Over the decades of working in prisons, I am continually struck with how differently incarcerated people are perceived by the outside world from how I have come to see them. The quality of my experience teaching art to people in prisons differs from my teaching experiences at universities. Those who have lost their freedom understand the need and power of art. They are hungry for it.
To teach in the art room at San Quentin Prison is to experience a group collectively striving for transcendence. We begin at 8 in the morning. Sometimes we are printmaking, sometimes we are bookbinding. Many share their portfolio of drawings or paintings with me. We work until they are called for count at 4:00pm. No one takes a break. No one wants to. Art matters here.
The answer to my question is elegantly stated in a quote from Toni Morrison: “The function of freedom is to free someone else.” What does this say about our criminal justice system and our democracy? The incarcerated have met hardships often spanning many generations of their family with courage, generosity and strength. They are like a species living on the edge of sustainability.
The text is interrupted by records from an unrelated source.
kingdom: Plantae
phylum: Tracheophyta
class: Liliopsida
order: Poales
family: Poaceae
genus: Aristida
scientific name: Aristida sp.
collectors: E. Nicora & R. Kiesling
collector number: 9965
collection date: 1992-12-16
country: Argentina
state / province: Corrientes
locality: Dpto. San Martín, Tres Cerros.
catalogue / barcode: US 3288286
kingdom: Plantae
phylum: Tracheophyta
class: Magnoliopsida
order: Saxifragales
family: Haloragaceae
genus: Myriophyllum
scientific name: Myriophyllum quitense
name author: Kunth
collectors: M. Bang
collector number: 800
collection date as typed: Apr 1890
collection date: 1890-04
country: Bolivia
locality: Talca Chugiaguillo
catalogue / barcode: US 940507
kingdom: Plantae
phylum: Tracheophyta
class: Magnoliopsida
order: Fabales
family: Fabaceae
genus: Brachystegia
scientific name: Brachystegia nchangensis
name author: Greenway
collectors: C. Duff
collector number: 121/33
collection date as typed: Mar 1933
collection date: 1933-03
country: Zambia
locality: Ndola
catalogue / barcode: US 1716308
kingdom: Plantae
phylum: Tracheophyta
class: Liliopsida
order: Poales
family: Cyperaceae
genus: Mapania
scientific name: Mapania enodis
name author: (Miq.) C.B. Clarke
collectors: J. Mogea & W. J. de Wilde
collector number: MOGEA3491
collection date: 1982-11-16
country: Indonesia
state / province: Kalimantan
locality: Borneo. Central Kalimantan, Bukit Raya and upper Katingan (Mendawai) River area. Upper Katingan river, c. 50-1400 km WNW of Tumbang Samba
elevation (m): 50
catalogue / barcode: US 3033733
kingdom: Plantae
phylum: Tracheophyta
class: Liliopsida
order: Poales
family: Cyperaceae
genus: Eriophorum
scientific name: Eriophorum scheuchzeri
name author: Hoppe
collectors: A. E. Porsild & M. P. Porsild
Life’s stresses cause them to search, adapt, change. I have never before encountered a group that brings so much imagination to lack - a rare and vital skill.
Dr. Jason Clay of the World Wildlife Fund notes that: “We will not solve our environmental problems unless we solve our social and economic ones.” With that in mind, what if we made prison reform part of reparations and the Green New Deal? I say this not only because it is right to free many of the incarcerated, but also because we need them. Their hard won skills may be what we need in the new challenges we face.
The power of art is in making us see anew. See with me. Change with me. We have work to do.